Gang of Four patterns (default mapping)
Use these patterns as the first options for typical pressures:
- Strategy: conditional algorithm variants.
- Factory / Abstract Factory: complex creation logic; avoid
new spread across the codebase.
- Adapter: wrap vendor SDKs / infra clients behind local interfaces.
- Decorator: cross-cutting behavior (caching, retry, tracing) without subclassing.
- Command: represent actions/jobs as objects (enqueue, retry, audit).
- Observer: eventing via an injected event bus (avoid globals).
For more detailed guidance and examples, see gof.md.
Review gates (reject if violated)
- No top-level functions exist in new/changed files (unless repo tooling explicitly exempts the file).

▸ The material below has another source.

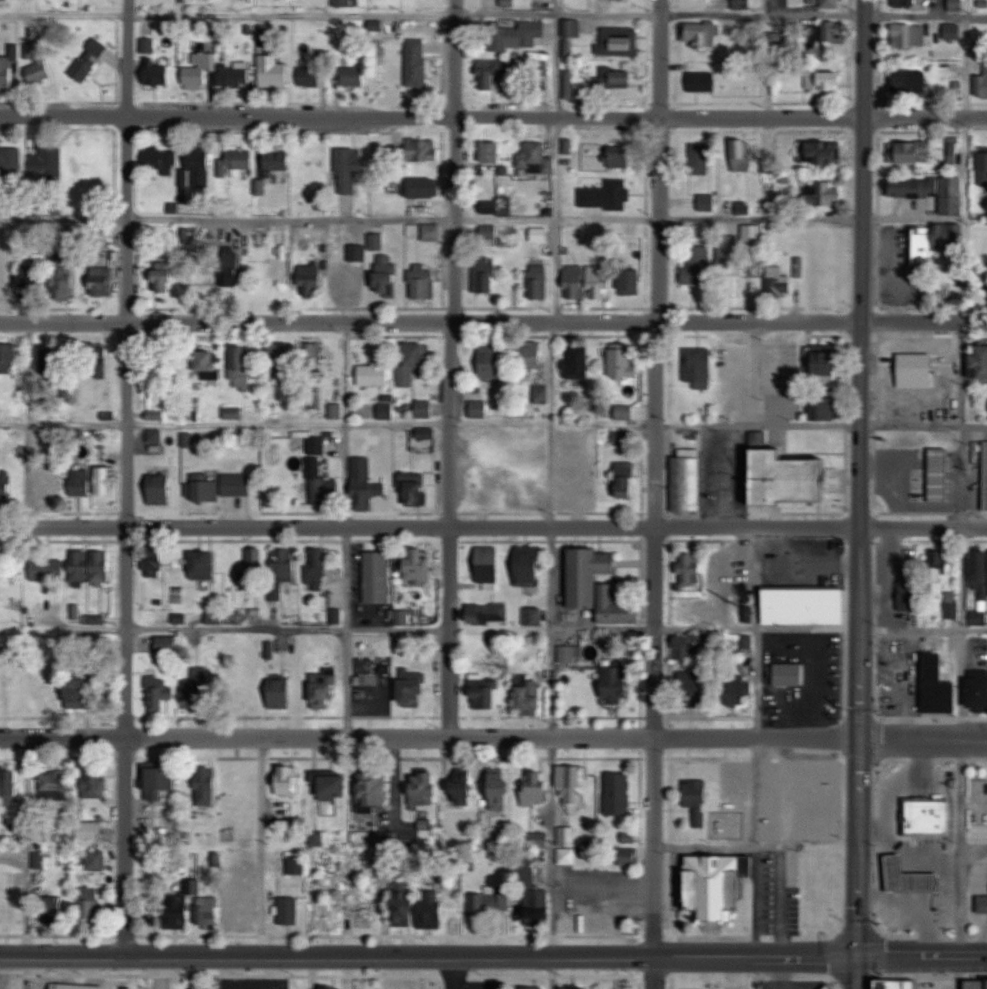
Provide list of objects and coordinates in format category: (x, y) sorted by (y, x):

- No exported functions exist in new/changed files (same caveat).
- All external effects (time, IO, network, crypto, queues, persistence) are behind injected dependencies (or composed only in an explicit composition root for thin packages that do not use tsyringe).
- No concrete infra imports inside core logic.
- Tests exist for new behavior or regressions; TDD was used where practical.
- Coverage: changed areas are not left largely untested; ~80% target is met for new/changed code where feasible.
- Mocks are not used to “fake” what could be an in-memory implementation or real path; mocks only where necessary (e.g. outbound HTTP to third parties).
- Mutations are verified with read-after-write (or equivalent), not status-code-only assertions.
- New code is testable with in-memory or fake implementations (minimal mocking).
- Repeated test setup is not copy-pasted across files; factories / testkits / harnesses own shared arrange logic so refactors do not require sweeping edits to brittle literals.
packages/core: Clean Architecture dependency rule preserved—no outer-layer or infrastructure leaks into the engine.
packages/next-host: DDD naming/cohesion and CQRS-style command vs query separation are respected for new or refactored features.
- Node
execute: output json is the produced payload for downstream steps, not a redundant wrapper around input + result (unless that nested shape is the intentional API)—see Node execute() → NodeOutputs above.
- Pre-commit parity: the change has been checked with the relevant lint/typecheck/test commands, not only by reading code or trusting editor diagnostics.